One of the first things taught in any U.S. government class is the separation of powers. It is a foundational principle of the American system of government.
However, the last few weeks of President Trump’s impeachment process call into question how real that separation is in practice.
The debate over impeachment all started when information was leaked about Trump’s foreign policy towards Ukraine being seemly built around personal political gain in the upcoming election rather than national interest or the common good. After learning about a secret phone call via the media and internal government investigations, the House of Representatives started an impeachment inquiry into the president’s relationship with Ukraine.
Throughout this inquiry, the House gathered relevant witnesses to obtain more facts about the specifics of that relationship and president’s alleged wrongdoing. The House was able to call several witnesses, but all the high-ranking members of the White House, such as acting Chief of Staff Mick Mulvaney, dodged the call to testify.
After weeks of fact-finding, the House passed two articles of impeachment for abuse of power and obstruction of Congress against the president.
Those official articles were then sent over to the Senate, where they would be argued over in a trial. Several members of the House were also sent to the Senate to act as the prosecution in this trial while the president was defended by his personal attorneys.
Despite being called a trial, and in many respects being structured like one, what has gone on the Senate simply is not normal.
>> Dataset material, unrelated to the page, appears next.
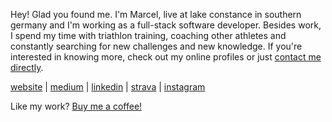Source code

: Hey! Glad you found me. I'm Marcel, live at lake constance in southern germany and I'm working as a full-stack software developer. Besides work, I spend my time with triathlon training, coaching other athletes and constantly searching for new challenges and new knowledge. If you're interested in knowing more, check out my online profiles or just [contact me directly](mailto:marcel@mjurtz.com).

[website](https://www.mjurtz.com) | [medium](https://medium.com/@jurtzmarcel) | [linkedin](https://www.linkedin.com/in/marcel-jurtz-302b881b1/) | [strava](https://www.strava.com/athletes/33542098) | [instagram](https://www.instagram.com/marceljurtz/)

Like my work? [Buy me a coffee!](https://www.buymeacoffee.com/MarcelJurtz)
Typical trials have a pretty well-defined structure. There is pre-trial business, such as picking the jury (which in this case is the entire Senate), and once that is done, the prosecution and defense give opening statements. Afterwards, witnesses give their testimony and evidence is examined, which makes up the core of the trial. The trial is then ended with closing arguments by both sides followed by a verdict from the jury.
In the Senate, some things are similar. There were opening statements from both sides and closing arguments from both sides as well. What the Senate trial has intentionally lacked is new witness testimony. Without calling witnesses, it is difficult to call what has happened a true, legitimate trial.
This makes it especially frustrating when many important potential witnesses, like former national security advisor John Bolton, are practically publicly displaying the information they have about the president’s dealings with Ukraine. Despite this, those witnesses are simply ignored by the Republican-controlled Senate because of the possible damage their testimony might do the president and his party. This is shameful.
Partisanship is a strong force that everyone feels to some degree, but this trial has shown how the party is more important to a majority of senators than their constitutional duty to act as a serious jury. It is expected that not everyone will agree on policy, but proper oversight and fair process shouldn’t be a position that is seen as partisan.
Looking back at it all, one can wonder what the point of this trial even is.
If anything, it is a clear signal of a problem facing people on the local, state and national levels. There is a culture present in the political system that goes against fair processes and proper oversight, and it’s a culture that has been present in institutions on all levels. It has been seen in state-level politics in the last few years. It has even been present in UMKC in the past as well. This culture has ramifications for everyone in how we navigate our schools, communities and our very lives.
Proper leadership is needed to push back against this destructive trend. Sadly, the lack of that leadership in Congress is apparent and hopefully will change for the better in time.